Decades ago, I took a friend
out for a spin on a borrowed Laser. For those who don't know, a Laser
is a small but feisty single-handed racing boat with a very tall mast
and way too much sail for it's size. As a result, it's very "touchy,"
with a response time of 0 seconds. I had single-handed a sailfish a
couple of times in my career and figured, heck, all little boats are
alike - I could handle this one. My friend had no prior sailing
experience, but like me, she was gung-ho for a new adventure. No
worries, we said, we have life jackets, the sun is shining and the water
temp is delightful.
There was a brisk breeze tacking off the
dock close-hauled upwind. I was feeling really special - like I really
knew what I was doing. We were going fast and loving it because
honestly, we were speed freaks having accumulated a legendary number of
speeding tickets between us in our day. What a blast we were having.
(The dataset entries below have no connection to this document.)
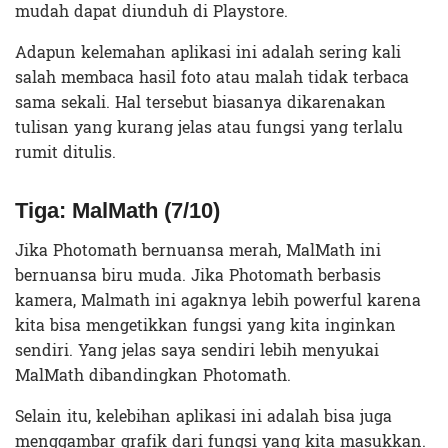
mudah dapat diunduh di Playstore.
Adapun kelemahan aplikasi ini adalah sering kali
salah membaca hasil foto atau malah tidak terbaca
sama sekali. Hal tersebut biasanya dikarenakan
tulisan yang kurang jelas atau fungsi yang terlalu
rumit ditulis.
Tiga: MalMath (7/10)
Jika Photomath bernuansa merah, MalMath ini
bernuansa biru muda. Jika Photomath berbasis
kamera, Malmath ini agaknya lebih powerful karena
kita bisa mengetikkan fungsi yang kita inginkan
sendiri. Yang jelas saya sendiri lebih menyukai
MalMath dibandingkan Photomath.
Selain itu, kelebihan aplikasi ini adalah bisa juga
menggambar grafik dari fungsi yang kita masukkan.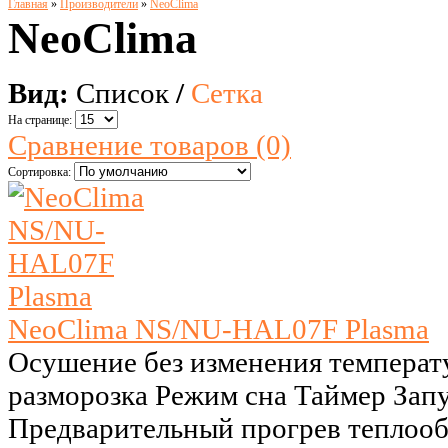
Главная
»
Производители
»
NeoClima
NeoClima
Вид:
Список
/
Сетка
На странице:
Сравнение товаров (0)
Сортировка:
NeoClima NS/NU-HAL07F Plasma
Осушение без изменения температ
разморозка Режим сна Таймер Запу
Предварительный прогрев теплоо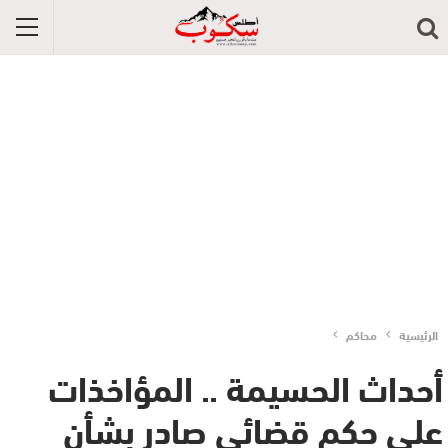
الرئيسية
محاكم
أحداث الحسيمة .. المؤاخذات
على حكم قضائي صادر بشأن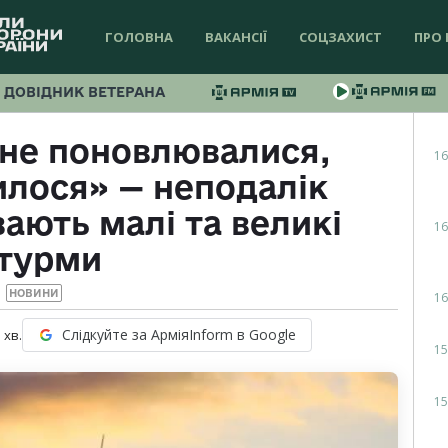
ГОЛОВНА
ВАКАНСІЇ
СОЦЗАХИСТ
ПРО 
ДОВІДНИК ВЕТЕРАНА
 не поновлювалися,
16
илося» — неподалік
ають малі та великі
16
турми
НОВИНИ
16
Слідкуйте за АрміяInform в Google
1
хв.
15
15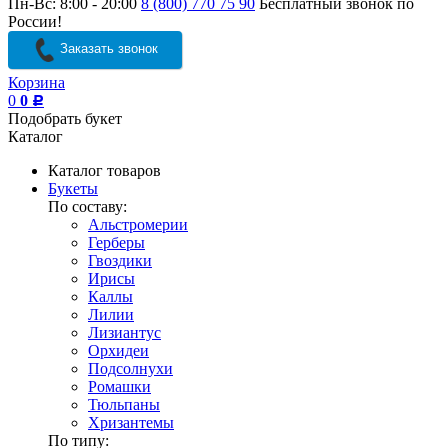
Пн-Вс: 8:00 - 20:00
8 (800) 770 75 90
Бесплатный звонок по
России!
Заказать звонок
Корзина
0
0
Р
Подобрать букет
Каталог
Каталог товаров
Букеты
По составу:
Альстромерии
Герберы
Гвоздики
Ирисы
Каллы
Лилии
Лизиантус
Орхидеи
Подсолнухи
Ромашки
Тюльпаны
Хризантемы
По типу: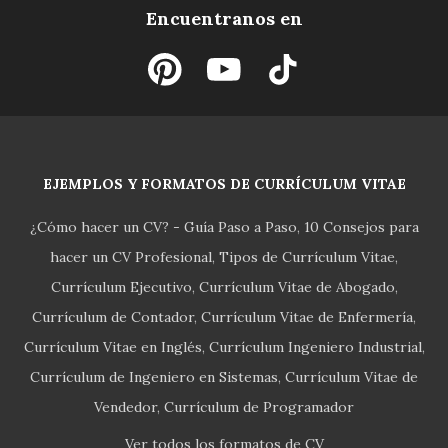
Encuentranos en
EJEMPLOS Y FORMATOS DE CURRÍCULUM VITAE
¿Cómo hacer un CV? - Guía Paso a Paso
10 Consejos para
hacer un CV Profesional
Tipos de Currículum Vitae
Currículum Ejecutivo
Currículum Vitae de Abogado
Currículum de Contador
Currículum Vitae de Enfermería
Currículum Vitae en Inglés
Currículum Ingeniero Industrial
Currículum de Ingeniero en Sistemas
Currículum Vitae de
Vendedor
Currículum de Programador
Ver todos los formatos de CV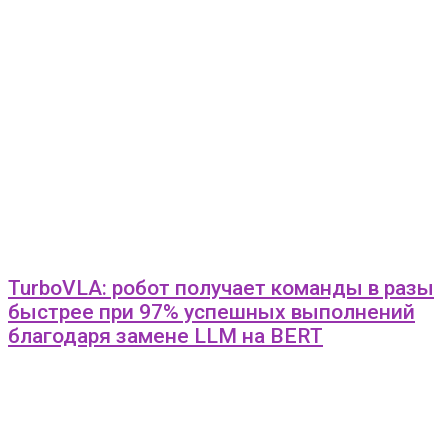
TurboVLA: робот получает команды в разы
быстрее при 97% успешных выполнений
благодаря замене LLM на BERT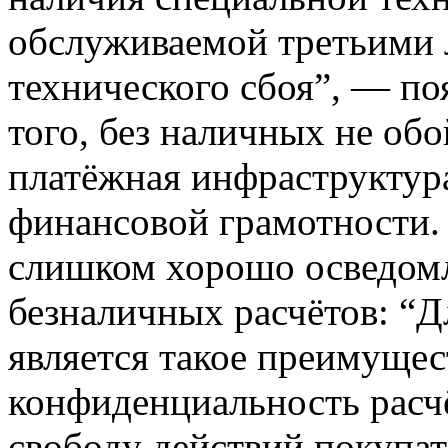
обслуживаемой третьими л
технического сбоя”, — по
того, без наличных не обо
платёжная инфраструктура
финансовой грамотности. 
слишком хорошо осведомл
безналичных расчётов: “
является такое преимущес
конфиденциальность расчё
свободу действий покупат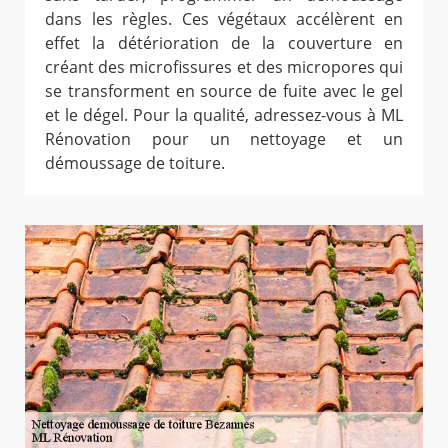
dans les règles. Ces végétaux accélèrent en
effet la détérioration de la couverture en
créant des microfissures et des micropores qui
se transforment en source de fuite avec le gel
et le dégel. Pour la qualité, adressez-vous à ML
Rénovation pour un nettoyage et un
démoussage de toiture.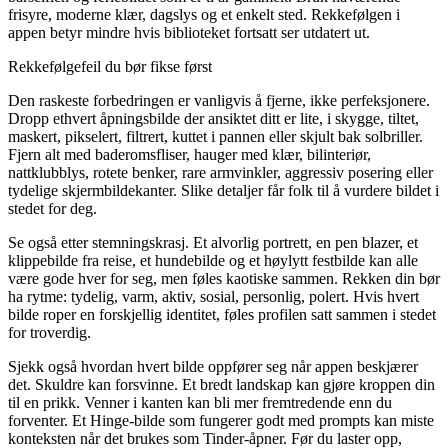
frisyre, moderne klær, dagslys og et enkelt sted. Rekkefølgen i
appen betyr mindre hvis biblioteket fortsatt ser utdatert ut.
Rekkefølgefeil du bør fikse først
Den raskeste forbedringen er vanligvis å fjerne, ikke perfeksjonere.
Dropp ethvert åpningsbilde der ansiktet ditt er lite, i skygge, tiltet,
maskert, pikselert, filtrert, kuttet i pannen eller skjult bak solbriller.
Fjern alt med baderomsfliser, hauger med klær, bilinteriør,
nattklubblys, rotete benker, rare armvinkler, aggressiv posering eller
tydelige skjermbildekanter. Slike detaljer får folk til å vurdere bildet i
stedet for deg.
Se også etter stemningskrasj. Et alvorlig portrett, en pen blazer, et
klippebilde fra reise, et hundebilde og et høylytt festbilde kan alle
være gode hver for seg, men føles kaotiske sammen. Rekken din bør
ha rytme: tydelig, varm, aktiv, sosial, personlig, polert. Hvis hvert
bilde roper en forskjellig identitet, føles profilen satt sammen i stedet
for troverdig.
Sjekk også hvordan hvert bilde oppfører seg når appen beskjærer
det. Skuldre kan forsvinne. Et bredt landskap kan gjøre kroppen din
til en prikk. Venner i kanten kan bli mer fremtredende enn du
forventer. Et Hinge-bilde som fungerer godt med prompts kan miste
konteksten når det brukes som Tinder-åpner. Før du laster opp,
And then it was time to go back downwind, or jibe-ho as they say. For
me it meant spinning the boat around 180 degrees into a dead run. The
first jibe resulted in an immediate sail slap to the water. The boat
went over so fast, we flew through the air and into the water before we
could yell fore! Choked with laughter, we righted the Laser and jumped
back into the saddle and took off again. As I started to haul the sail
back in, the mast immediately pitched from the left to the right and
back again. My friend brilliantly ducked the lightning fast and deadly
pendulum that was our boom, eventually pinning herself tight to the
deck. But we were in the drink again before we knew it.
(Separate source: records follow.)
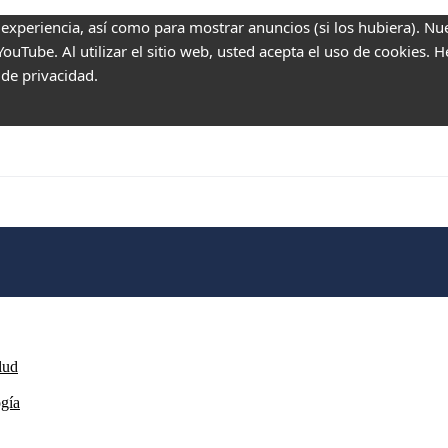
 experiencia, así como para mostrar anuncios (si los hubiera). Nu
uTube. Al utilizar el sitio web, usted acepta el uso de cookies. 
 de privacidad.
lud
ogía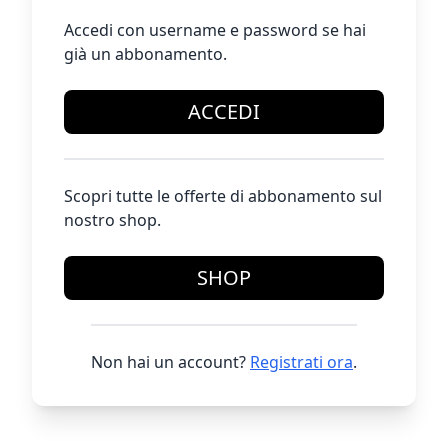
Accedi con username e password se hai
già un abbonamento.
ACCEDI
Scopri tutte le offerte di abbonamento sul
nostro shop.
SHOP
Non hai un account?
Registrati ora
.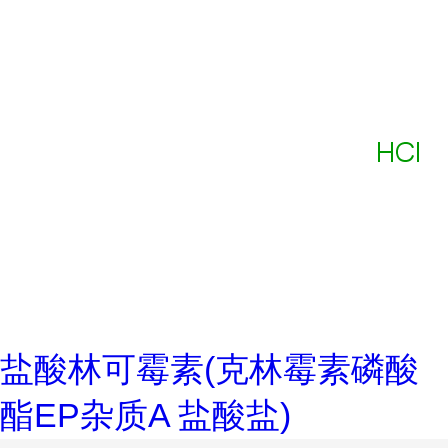
盐酸林可霉素(克林霉素磷酸
酯EP杂质A 盐酸盐)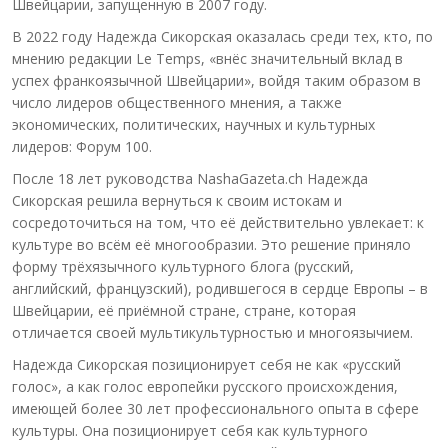
Швейцарии, запущенную в 2007 году.
В 2022 году Надежда Сикорская оказалась среди тех, кто, по
мнению редакции Le Temps, «внёс значительный вклад в
успех франкоязычной Швейцарии», войдя таким образом в
число лидеров общественного мнения, а также
экономических, политических, научных и культурных
лидеров: Форум 100.
После 18 лет руководства NashaGazeta.ch Надежда
Сикорская решила вернуться к своим истокам и
сосредоточиться на том, что её действительно увлекает: к
культуре во всём её многообразии. Это решение приняло
форму трёхязычного культурного блога (русский,
английский, французский), родившегося в сердце Европы – в
Швейцарии, её приёмной стране, стране, которая
отличается своей мультикультурностью и многоязычием.
Надежда Сикорская позиционирует себя не как «русский
голос», а как голос европейки русского происхождения,
имеющей более 30 лет профессионального опыта в сфере
культуры. Она позиционирует себя как культурного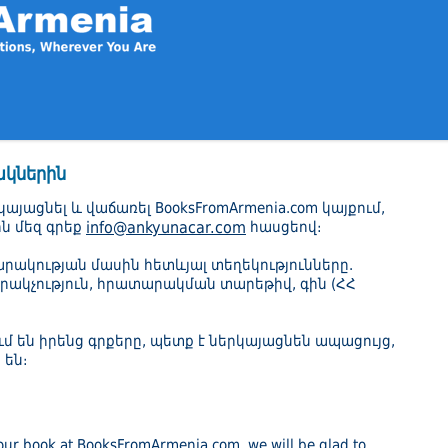
ակներին
այացնել և վաճառել BooksFromArmenia.com կայքում,
ին մեզ գրեք
info@ankyunacar.com
հասցեով։
արակության մասին հետևյալ տեղեկությունները.
արակչություն, հրատարակման տարեթիվ, գին (ՀՀ
մ են իրենց գրքերը, պետք է ներկայացնեն ապացույց,
 են։
 your book at BooksFromArmenia.com, we will be glad to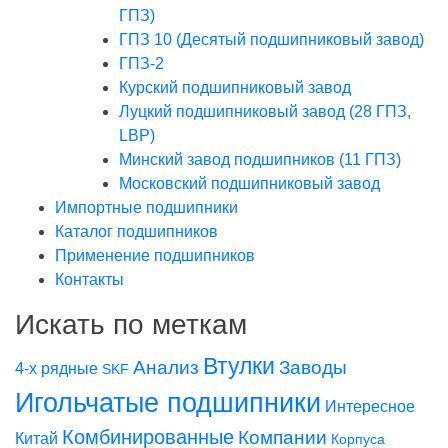
ГПЗ)
ГПЗ 10 (Десятый подшипниковый завод)
ГПЗ-2
Курский подшипниковый завод
Луцкий подшипниковый завод (28 ГПЗ,
LBP)
Минский завод подшипников (11 ГПЗ)
Московский подшипниковый завод
Импортные подшипники
Каталог подшипников
Применение подшипников
Контакты
Искать по меткам
Втулки
Заводы
Анализ
4-х рядные
SKF
Игольчатые подшипники
Интересное
Комбинированные
Компании
Китай
Корпуса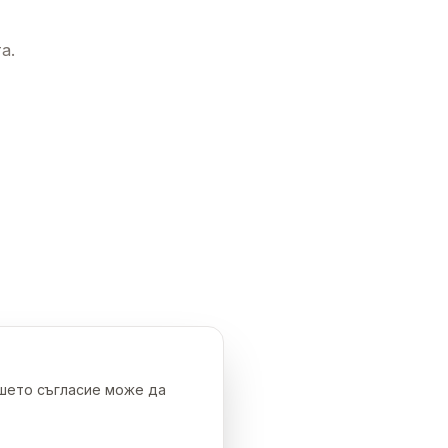
а.
ашето съгласие може да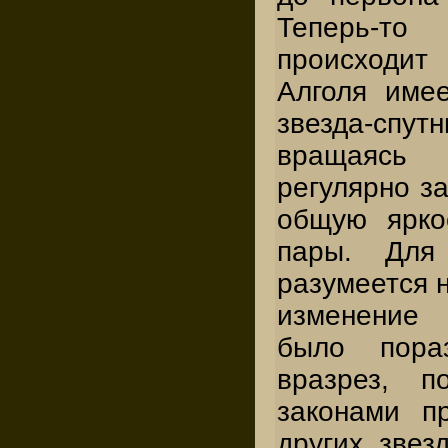
Теперь-то
происходит 
Алголя име
звезда-сп
вращаясь
регулярно за
общую ярко
пары. Для 
разумеется н
изменение
было пора
вразрез, 
законами п
других звез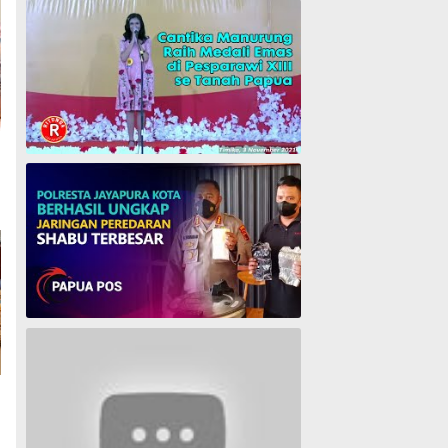
Cantika Manurung Raih Medali Emas di Pesparawi XIII se Tanah Papua
Polresta Jayapura Berhasil ungkap jaringan peredaran shabu terbesar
dramatic. I'm thinking seven, but hoping it was only five times we
rolled over trying to get underway. We were like a death roll wind-up
toy, and my friend now had justifiable reason to finally ask me if I
knew what the hell I was doing. I don't remember what my reply was, but I
think I lied hoping it would somehow morph true.
By the grace of
God, and I'm not kidding here, we eventually got the hang of it. We
both figured out how to throw our weight around - hiking in nautical
terms, and were to win the race against impending death when we finally
bow-butted our home dock. It was freakin' awesome! we decided over a
cold one later, and over several more later on. We scared the shit out
ourselves, were exhausted but on an adrenaline high, defined ourselves
as Olympic contenders on perseverance and raw guts alone, had a great
swim, got some color, and survived!
We never sailed together
again - both determining that I needed to hone my technique. She and her
husband eventually bought a sailboat, which shocked the hell out of me,
so I didn't have to feel guilty about destroying her aspirations. Me, I
continued to test my fear of death rolls for many years. I still freak
sailing a dead run, but not so much that I feel like it's still a game
of high seas chicken - like who's going to take a dunking first, me or
the boat. You just gotta hang in there and take one dead run at a time.